++++ Testo del documento

I cugini Salvo, fedelissimi di Salvo Lima e Giulio Andreotti
Taglieggiavano la Sicilia con le tasse: Antonino morì prima della fine del maxiprocesso di Palermo e Ignazio fu condannato a tre anni per associazione mafiosa e morì su ordine di Totò Riina
REGGIO EMILIA – Ma chi sono i cugini Salvo, i cui figli e nipoti, si vedono oggi commissariata la loro azienda, la Lg Costruzioni, per il rischio di infiltrazioni mafiose? Per raccontare la loro storia bisogna andare indietro di 40 anni e fare un salto in Sicilia.
I cugini Ignazio e Antonino Salvo (foto da Antimafiaduemila) furono due imprenditori, esponenti politici aderenti alla Democrazia Cristiana che, secondo gli inquirenti, sarebbero stati affiliati alla cosca mafiosa di Salemi, in provincia di Trapani. Nel 1955 Nino Salvo sposò la figlia di Luigi Corleo, che era il gestore di una delle piccole società che avevano in appalto la riscossione delle tasse. Insieme a Corleo e al cugino Ignazio, Nino Salvo diede vita ad un cartello che si assicurò la riscossione del 40% delle tasse siciliane.
Nel 1962, con l’aiuto di Salvo Lima, fedelissimo di Giulio Andreotti che venne assassinato dalla mafia nel 1992, i cugini Salvo ottennero l’appalto per la riscossione delle tasse a Palermo e negli anni successivi si accaparrarono enormi cifre provenienti da contributi europei stanziati per l’agricoltura siciliana, attraverso le aziende fondate con i ricavi esattoriali stessi.

++++++++

> _Compiti da svolgere_
[A] Secondo il testo sui cugini Salvo, in che anno Nino Salvo sposò la figlia di Luigi Corleo?
[B] Ricopia dal testo sui cugini Salvo tutto ciò che va da "Nel 1962, con" fino a "ricavi esattoriali stessi.".

++++ I dati

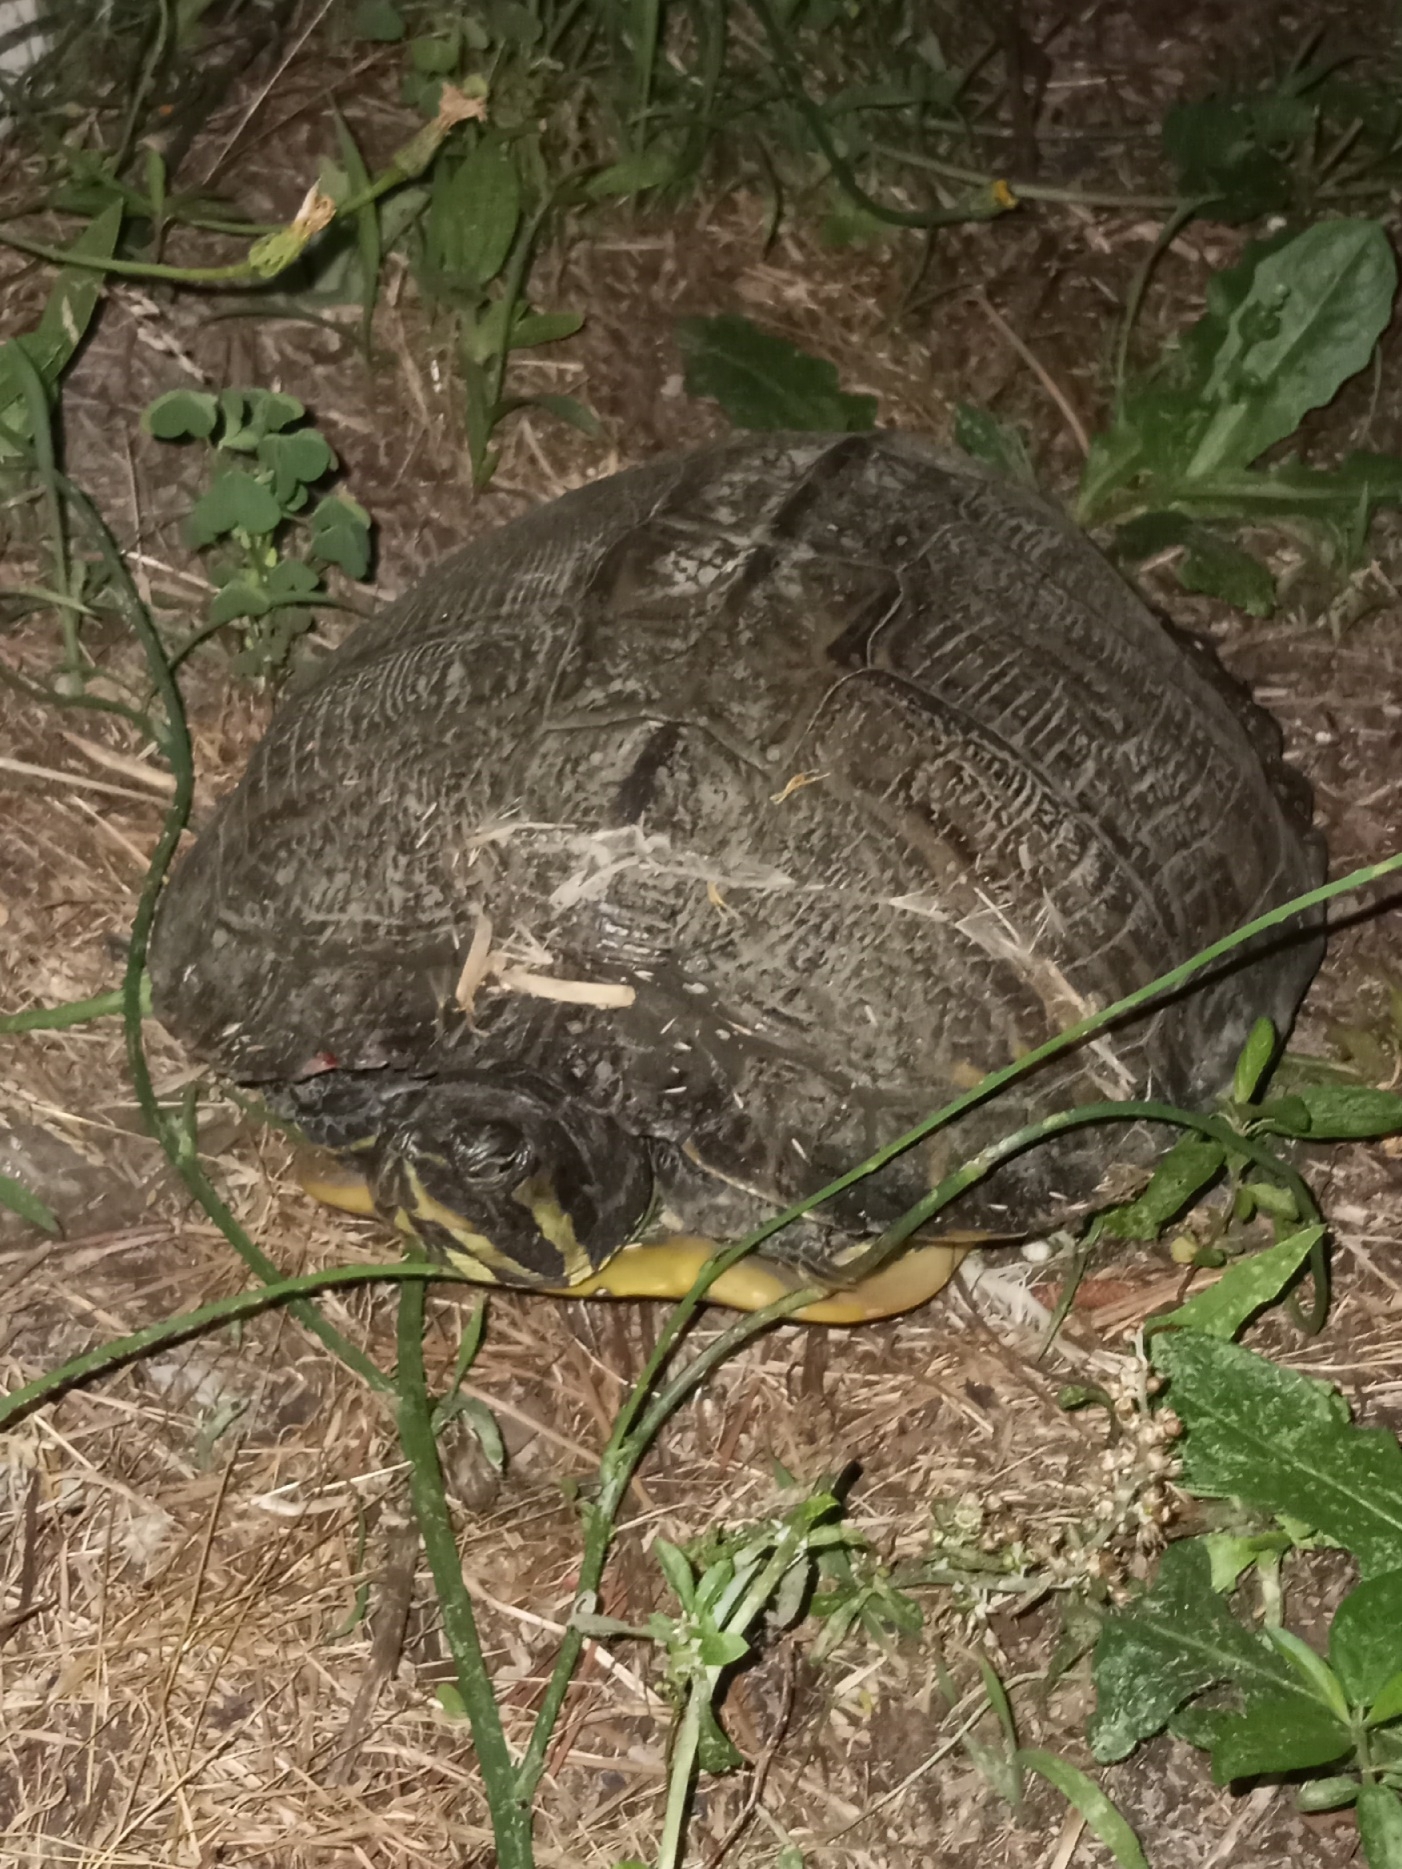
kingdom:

++++++++

> _Elenco delle soluzioni_
[A] Nel 1955.

[B]
Nel 1962, con l’aiuto di Salvo Lima, fedelissimo di Giulio Andreotti che venne assassinato dalla mafia nel 1992, i cugini Salvo ottennero l’appalto per la riscossione delle tasse a Palermo e negli anni successivi si accaparrarono enormi cifre provenienti da contributi europei stanziati per l’agricoltura siciliana, attraverso le aziende fondate con i ricavi esattoriali stessi.